§ ARTICLE
Without writing anything else about this book, the title should at least have your attention. The disclaimer on the first page reads: “No actual cows were killed or harmed during the creation of this book.” The purpose of this book is to help you take a deeper look at the beliefs to which you’ve subscribed and determine which ones are true and which should be thrown out. The expressed purpose of this book is: “to defeat myths about money and prosperity that are severely limiting human power, creativity and production.”

Killing Sacred Cows was written by Garrett B. Gunderson and is now a New York Times Best Seller. Gunderson discusses nine “myths” that have “crippled our nation for generations:”

Myth 1-The Finite Pie: He describes the commonly held view that the world has limited resources. If you want something you need to take it from someone else. In reality, he says, there’s enough for everyone, and the more people work the bigger the pie gets; there will be more for everyone.

Myth 2-You’re in it for the Long Haul: Gunderson addresses what he calls “the 401(k) hoax” proposition. Most people look at the wealth they are accumulating to use “some day” and most people are afraid to use it even after they retire. He says that cash flow is a better measure of net worth. This topic gets quite deep and controversial; it will make you think.

Myth 3-It’s All About the Numbers: He claims most people think wealth is all about their bank balances and investments. Wealth is really about doing what you enjoy.

Myth 4-Financial Security: Gunderson says that most people think financial security comes from a paycheck and benefits. In reality, he says, true security can only come from within.

Myth 5-Money is Power: Many people think that the more money they have the more powerful they become. This myth is destructive because it’s not about the money itself, but the value it represents. People who put more value on the money itself than the people who create the value will self destruct.

Myth 6-High Risks = High Returns: Garrett says that believing high returns can only come from taking risks is a myth. He describes the importance of investing according to your Soul Purpose, which will provide lower risks and higher returns. He emphasizes the importance of investing in ourselves.

Myth 7-Self-Insurance: Most “experts” on insurance tell you to spend as little as possible on insurance. Gunderson recommends getting as much insurance as possible.

Myth 8-Avoid Debt Like the Plague: Most people are taught to avoid debt. Gunderson distinguishes between debt and liabilities, and good vs. bad liabilities. If you borrow in the right way and for the right things you create tools that will help you prosper.

§ AIM A
Rewrite everything in the book review from "Myth 5-Money is" down to "will self destruct.", using "harmful" in place of "destructive".

§ MATERIAL FOR THIS EXERCISE
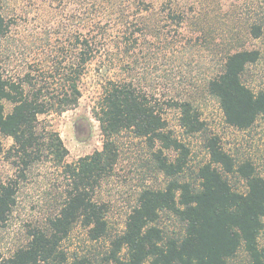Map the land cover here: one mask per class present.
I'll list each match as a JSON object with an SVG mask.
<instances>
[{
  "label": "trees",
  "instance_id": "obj_1",
  "mask_svg": "<svg viewBox=\"0 0 264 264\" xmlns=\"http://www.w3.org/2000/svg\"><path fill=\"white\" fill-rule=\"evenodd\" d=\"M209 1L216 14L223 1L231 0ZM199 3L117 0L118 11L108 15L115 19L82 22L75 17L70 25L50 27L36 69L32 63L15 70L11 53L0 51V156L14 170L12 177H0V225L10 220L21 184L29 175L46 166L57 174V185L49 193L52 214L46 226L30 231L26 245L5 264H232L241 251L247 264H264L260 243L264 176L251 162L238 163L217 136L208 135L196 105L201 95L216 99L226 124L240 131L264 120V90L254 91L244 81L261 53L235 35L215 43L199 14ZM2 8L0 1V43H7L14 22ZM186 24L194 27V34L206 37L207 50L214 53L219 48L218 67L166 103L141 87L135 55L149 51L156 42L179 38L182 43L187 39ZM263 32L264 19L252 18L248 35L260 39ZM93 66L103 80L101 98L93 109L103 148L68 162L70 152L60 133L41 118L77 109L84 79ZM172 108L178 110L179 126L187 135H206L209 161L199 167L195 178H188L186 171L190 149L165 117ZM125 137L145 143L151 150L147 168L163 176L165 183L140 189L124 230L112 234L111 209L99 190L116 171ZM4 139L12 141L8 149ZM232 179L243 180L246 191L241 192ZM77 227L85 230L89 242H107L106 251L95 256L69 253L65 243Z\"/></svg>",
  "mask_w": 264,
  "mask_h": 264
},
{
  "label": "rangeland",
  "instance_id": "obj_2",
  "mask_svg": "<svg viewBox=\"0 0 264 264\" xmlns=\"http://www.w3.org/2000/svg\"><path fill=\"white\" fill-rule=\"evenodd\" d=\"M0 1L3 5L1 11L14 22L10 40L7 43H0V51L11 53V66L18 71L26 69L32 63H36L33 67L37 68V59L43 46L46 47L45 39L50 27L70 25V20L75 17L82 19V22H89L96 17H103L104 20L115 19L116 16L108 15L112 11H118L117 0ZM222 5L214 14L211 12L213 9L211 1L200 0L199 14L204 18V25L211 28L212 38L217 44L223 41L224 36L235 35L234 37L244 41L247 48L260 51L261 59L248 68L244 81L254 91L264 90V32L260 39H254L247 33L252 18L264 19V0H231L223 1ZM205 14L212 17L207 19L203 16ZM183 31L187 39L182 43L179 38L156 42L149 51L143 49L135 55V75L141 87L155 93L166 103L171 98L184 94L190 83L203 80L218 67L216 61L219 48L215 49L214 53L207 50L206 37L200 33L194 34V27L191 25L186 24ZM55 43L56 41L52 42L53 45H56ZM127 60L129 61V58ZM94 67L84 79L83 97L77 109L62 116L50 115L41 118L60 133L70 152L68 162H75L103 148L100 125L93 116V109L102 95L103 80ZM196 105L207 124L208 135L217 136L224 151L238 163L251 162L257 172L264 176V120L260 119L249 130L240 131L226 124L216 99L201 95L197 98ZM7 108L9 110L10 105H7ZM165 117L177 137L190 149L186 171L188 178H195L199 167L209 161L206 135H187L179 126V112L174 108L167 109ZM3 143L6 149L12 145L10 139H4ZM121 143V158L116 171L99 190V196L108 202L111 209L112 234L124 230L126 218L135 204L140 189L147 186L161 187L165 183L163 176L156 175L147 168L151 150L144 142L125 137L121 139ZM13 175L14 170L10 163L1 155L0 177L7 178ZM56 180V172L46 166L35 170L21 184L17 206L10 220L6 225H0V264H5L16 250L26 245L30 231L46 226L52 214L49 193L52 187L57 185ZM232 182L241 192L246 191L243 180L232 179ZM260 243L264 245V234ZM107 246L108 243L105 241L89 242L82 227H77L65 243L69 253H91L94 256L101 255ZM247 263L246 254L241 251L232 264Z\"/></svg>",
  "mask_w": 264,
  "mask_h": 264
}]
</instances>
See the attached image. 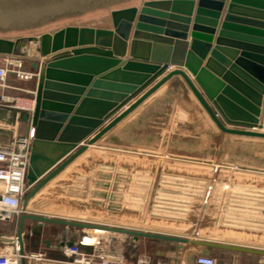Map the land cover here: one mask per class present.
<instances>
[{
  "label": "water",
  "instance_id": "obj_1",
  "mask_svg": "<svg viewBox=\"0 0 264 264\" xmlns=\"http://www.w3.org/2000/svg\"><path fill=\"white\" fill-rule=\"evenodd\" d=\"M72 13L111 20V28L67 26L39 37H0V56L37 55L32 63L37 74L34 108L29 117L22 116L35 138L26 174L30 190L22 200L15 233L20 255L26 222H31L32 236L46 224L90 226L25 216L30 198L100 141L103 146L158 148L153 122L169 120L171 109L185 103L188 93L224 136L264 140V0H0L1 26L55 22ZM164 141L178 154L196 150L191 139L180 135L169 133ZM179 142L188 144L187 149L178 150ZM243 144L235 140V154ZM96 159L87 156L86 164L93 168ZM247 159L264 168L263 159ZM77 169L60 185H70L90 167L79 164ZM255 185L264 190V182ZM91 229L132 236L134 243L143 238L193 245L200 247L198 255L209 256V249L216 248L264 258V251L204 239L106 226ZM10 242L0 236V243ZM79 247L90 252L87 245Z\"/></svg>",
  "mask_w": 264,
  "mask_h": 264
},
{
  "label": "rangeland",
  "instance_id": "obj_2",
  "mask_svg": "<svg viewBox=\"0 0 264 264\" xmlns=\"http://www.w3.org/2000/svg\"><path fill=\"white\" fill-rule=\"evenodd\" d=\"M67 26L109 30L111 20L102 22L72 13L55 22L0 25V37L7 39L39 37L42 33L55 32ZM0 58L2 59L0 66H3L8 57ZM18 58L21 59V69L25 72V69L29 68V60L26 56ZM34 85L35 78L23 81L16 78L14 74H9L7 86L11 89L5 91L4 95L7 98L18 99V105H21L26 100L32 99ZM12 86L21 90H14ZM26 91H31L32 95L27 94ZM4 104L9 106L15 103ZM195 112L200 116H195ZM169 116V120L153 122L160 143L158 148H146V150L156 152L155 156H146L141 159L137 157V153L145 151L144 148L117 144L106 145L108 146L106 147L101 143L92 149L94 158L95 155L98 156V159L94 161V167L85 164L90 167V170L81 173L76 179L87 176L86 182L89 183L95 174L96 192H106L102 200L96 194V200H101L105 205L97 206L107 215L104 218V224L111 222L116 224L118 229L136 230L180 239H204L213 243L219 235L225 233L228 236L232 232L247 231L256 238H264V233L250 230V227H255L254 217L250 216H255L256 206L253 199L250 198L248 201L244 199L253 189L259 190L255 183L264 182L255 175L257 165L251 164L252 160H248L247 157L253 156V163L256 159L264 160V158L249 151L247 153L239 151V147L262 146L264 141L262 143L259 140L224 136L208 122L194 100L192 102L187 100L177 110L172 108ZM173 118H176L177 122L181 119L179 126H176ZM204 122H206L205 125ZM169 133L171 136L176 134L191 139L196 145L194 156L184 157L186 154H178L170 150L175 146L164 141ZM206 138L212 142L207 143ZM235 140L244 143L238 147L236 154L233 151ZM246 143H248L247 146ZM177 145L178 150L187 149L188 146L182 142ZM247 160L250 164H245ZM81 183L80 181L77 185ZM88 186L91 187L90 183L87 184V188ZM56 191L59 192V190ZM261 226L264 228V224ZM10 231L11 227L8 223L0 225L1 237ZM227 239H231L230 236ZM219 240L225 241L226 238H219ZM137 242L139 245L135 250L136 258H146L149 264H192L194 258L198 256V252L193 250L190 254L191 261H188L189 254L179 251L176 243L143 238H138ZM131 243L136 244L133 240ZM184 247L193 249L190 246ZM211 252L218 255L219 263L223 262L224 254H219V250L211 249Z\"/></svg>",
  "mask_w": 264,
  "mask_h": 264
},
{
  "label": "crops",
  "instance_id": "obj_3",
  "mask_svg": "<svg viewBox=\"0 0 264 264\" xmlns=\"http://www.w3.org/2000/svg\"><path fill=\"white\" fill-rule=\"evenodd\" d=\"M37 55L30 53V56H26L29 60V68L25 69V71L29 70V72L35 70L32 68V63ZM1 57V56H0ZM10 57V56H8ZM15 57V56H14ZM34 57V58H33ZM0 58V65H2ZM28 72V71H27ZM28 81V80H27ZM14 90L20 91V88H16L12 86ZM35 87V86H34ZM35 90V88H33ZM27 94L32 95L31 91H26ZM157 92L155 95L160 93ZM1 94V93H0ZM154 95V96H155ZM152 96V97H154ZM31 97V96H30ZM151 97V98H152ZM150 98V99H151ZM188 100L191 102L189 93ZM197 105V104H196ZM197 112H195V116ZM24 114L19 112L14 108H7L0 105V140H10L13 136H21L27 132L29 122H24L22 120V116ZM202 128H207V126ZM205 139V137H204ZM209 138H206V140ZM248 139V138H246ZM244 139V140H246ZM258 141V140H257ZM264 141V140H263ZM263 141H260L263 143ZM102 141L98 142L100 145ZM207 145V144H204ZM239 151L243 153H247L248 151L256 156H260L264 158V144L262 146L243 148L239 147ZM149 149V148H148ZM134 150V149H133ZM227 151V149H225ZM92 148H89L86 153L79 156L78 159L69 165L65 170L58 175L56 178L47 183L40 192L36 193L28 202V206L25 211V216H38V217H50L57 220H67L72 221L74 223H84L90 225L89 227L84 228H72L66 226H60L55 224H46L42 226V230L38 236H32L28 231V228L31 222H26L23 228V254L30 255L32 252H43L46 256L51 260H59L62 261L65 259V254H63V249L66 246L65 244L69 241L73 242V244L78 243L84 234H89L93 232L92 226H106L109 228L116 227V224L111 222L104 224V218H106V214L102 212L103 209H99L97 206H105L104 202L101 200L104 199L105 193L102 191L96 192L95 185V174L90 179L89 183L91 187L87 188L88 181L87 176L80 177L79 179H72L70 185L61 186L62 182H65L69 179L68 174L71 171H78L79 164H86V157L91 156L93 154ZM150 153V154H149ZM156 152H150L148 150L142 151L141 153H137V157L141 158L146 156H155ZM94 156V154H93ZM176 156V155H175ZM194 155L186 154L184 157H191ZM95 158H98L95 155ZM94 158V159H95ZM255 175L261 180H264V168L258 167L255 169ZM95 173V172H94ZM263 178V179H262ZM81 181L82 183L77 185V183ZM88 189V190H87ZM56 190H59L56 191ZM59 193V194H58ZM96 194L101 199L100 201L96 200ZM103 195V196H102ZM253 199L254 204L256 206L255 216L254 217V225L255 227H250L252 232L264 233V228L261 226L264 224V190L253 189L252 192H249L245 196V201L248 199ZM65 200L67 203H65ZM108 208V207H106ZM22 215V212L15 217L12 222L8 223L11 227L10 233L6 234L3 237L10 238L12 237L18 228V219ZM112 221V220H111ZM37 224V223H32ZM2 225V224H0ZM223 235V236H222ZM230 236L231 239H227ZM226 236L225 233L219 235L217 239H215L214 243H222L226 245H238L245 248H252L255 250L264 251V238L255 237L254 235L246 232H232V234ZM113 238V239H112ZM219 238H226L225 241L219 240ZM101 244L99 248V253L103 256L106 254V250L108 248L115 249V252L118 256V261H123L125 264L131 263L132 260L136 259L135 250L138 247V242L136 244H132V239L129 236L124 234H119L117 232L111 233L110 235H101L100 237ZM195 240V239H194ZM157 241V240H154ZM47 245H45L46 243ZM163 242V241H161ZM190 246L193 249H187ZM179 251H185L189 255L192 254L193 250L199 252L200 247H196L193 245L182 244L177 246ZM213 251L219 250V254L223 255V262L219 263L217 260V256L212 254L211 249L210 256L217 261L218 264H264V258L254 255V254H244L239 252H230L226 250L220 249H212ZM222 252V253H221ZM162 255V254H161ZM32 260L25 261L24 264H31ZM39 264V263H37ZM51 264V263H49Z\"/></svg>",
  "mask_w": 264,
  "mask_h": 264
},
{
  "label": "built area",
  "instance_id": "obj_4",
  "mask_svg": "<svg viewBox=\"0 0 264 264\" xmlns=\"http://www.w3.org/2000/svg\"><path fill=\"white\" fill-rule=\"evenodd\" d=\"M21 65L20 58L10 56L5 64L0 66V105L14 108L29 117L34 108L33 97L18 105V99L7 98L4 95L5 91L11 89L10 86H7L9 74H14L16 78L23 81L34 79L37 76L34 72H23ZM12 102L15 104L9 106L4 104ZM34 138V128L31 127L29 122L27 132L24 135L13 136L10 140H0V224L12 222L21 213L22 200L30 190V187H26V174L29 151ZM10 239V243L0 245V264H20L22 259L25 261L32 260L39 264H125L123 261H118L119 258L115 249L111 247L106 250L104 256L103 253H99L100 245L97 246V242L100 240L99 237L92 244H86L82 238L71 247L65 246L63 249L65 259L62 261L51 260L43 252L20 255L19 243L15 234ZM80 244L89 246L90 252L87 253L81 250ZM128 264H149V260L136 258ZM192 264L218 263L211 256L199 254L194 258Z\"/></svg>",
  "mask_w": 264,
  "mask_h": 264
},
{
  "label": "bare ground",
  "instance_id": "obj_5",
  "mask_svg": "<svg viewBox=\"0 0 264 264\" xmlns=\"http://www.w3.org/2000/svg\"><path fill=\"white\" fill-rule=\"evenodd\" d=\"M204 114V113H203ZM196 115H198V113L196 114ZM179 116H181V115H179ZM178 116V117H179ZM200 115H198V117H199ZM206 116V115H205ZM207 118V117H206ZM185 119V118H184ZM181 120V119H180ZM179 120V121H180ZM183 120V119H182ZM207 120H208V122L210 123V121H209V119L207 118ZM178 121V122H179ZM183 122H185V121H183ZM184 124V123H183ZM182 124V125H183ZM186 124V123H185ZM206 124V122H204V125ZM211 124V123H210ZM206 142L207 143H209L210 144V142H212V140H206ZM93 154H91V156H92ZM63 172V171H62ZM49 183V182H48ZM41 191V190H40ZM39 191V192H40ZM31 199V198H30ZM111 233L110 232H105V231H103V230H100V229H97V230H95V231H93L92 233H89V234H84L83 235V241L86 243V244H92V243H94V241L99 237H101V235H110ZM98 235V236H97ZM194 240V239H193ZM31 264H37V262H35V261H32V263ZM51 264H55V263H51Z\"/></svg>",
  "mask_w": 264,
  "mask_h": 264
}]
</instances>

§ AIM B
List every line of the records that contains the string "label". Case counts.

§ FULL SOLUTION A
Myth 5-Money is Power: Many people think that the more money they have the more powerful they become. This myth is harmful because it’s not about the money itself, but the value it represents. People who put more value on the money itself than the people who create the value will self destruct.

§ FULL SOLUTION B
  "label": "trees",
  "label": "rangeland",
  "label": "water",
  "label": "rangeland",
  "label": "crops",
  "label": "built area",
  "label": "bare ground",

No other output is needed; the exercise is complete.